- **INSTRUCTIONS FOR THE TASK**
Reproduce the passage below about Facebook and the data-sharing bill word for word, from "What does that" up to and including "as a result.".

- **GIVEN PASSAGE**
What does that have to do with Facebook? Well beyond the fact that Facebook can make use of these loopholes once it becomes law (which is an eventuality at this point as similar versions of the bill have now passed the House and the Senate and the White House supports it in principle), Facebook has been privately lobbying for this bill to be passed while publicly remaining quiet about it. This makes sense when you consider that the government's first attempt to pass this same bill a few years ago was met with stiff public opposition on the internet and eventually was scrapped as a result.

As a result of this revelation and today's passage in the Senate, I will be moving my social media presence exclusively to Twitter. Now let me preempt the catcalls by explaining this move in greater detail. To put it simply, the information I put on Twitter is for the public and it has always been that way. This expectation hasn't ever changed. Whereas in the case of Facebook it used to be a place where there was a clear boundary between the data you shared to the general public and the data you shared amongst your circle of friends. Over the years that distinction has been eroded to the point where every few months you've got to go back and scour your privacy settings after Facebook "updates" and wipes out whatever settings you had set prior to that point.

- **INFORMATION SUPPLIED**
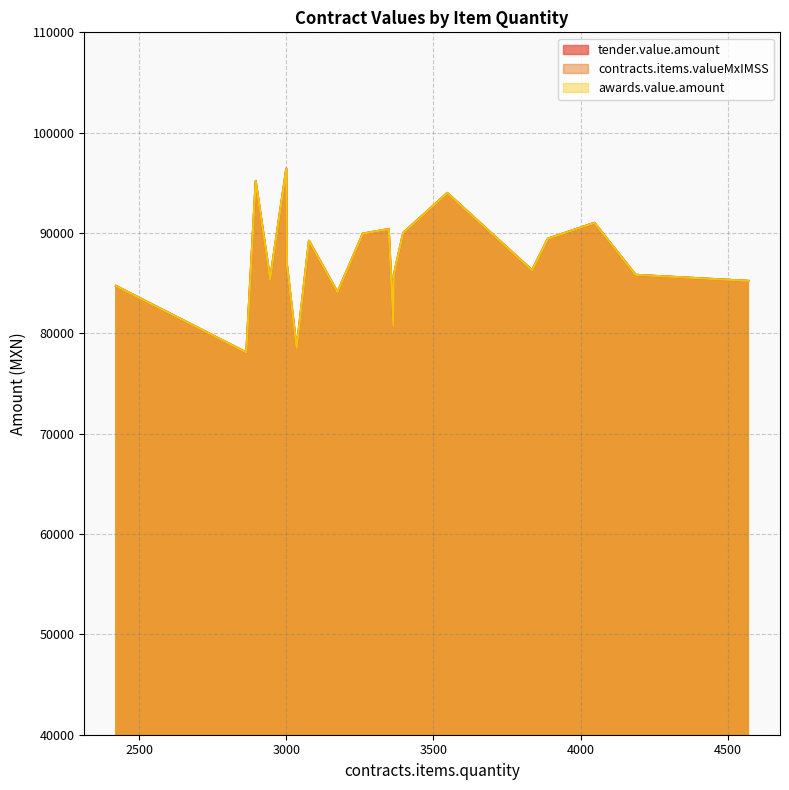

True or false: awards.value.amount and tender.value.amount intersect in this chart.

False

- **EXPECTED ANSWER**
What does that have to do with Facebook? Well beyond the fact that Facebook can make use of these loopholes once it becomes law (which is an eventuality at this point as similar versions of the bill have now passed the House and the Senate and the White House supports it in principle), Facebook has been privately lobbying for this bill to be passed while publicly remaining quiet about it. This makes sense when you consider that the government's first attempt to pass this same bill a few years ago was met with stiff public opposition on the internet and eventually was scrapped as a result.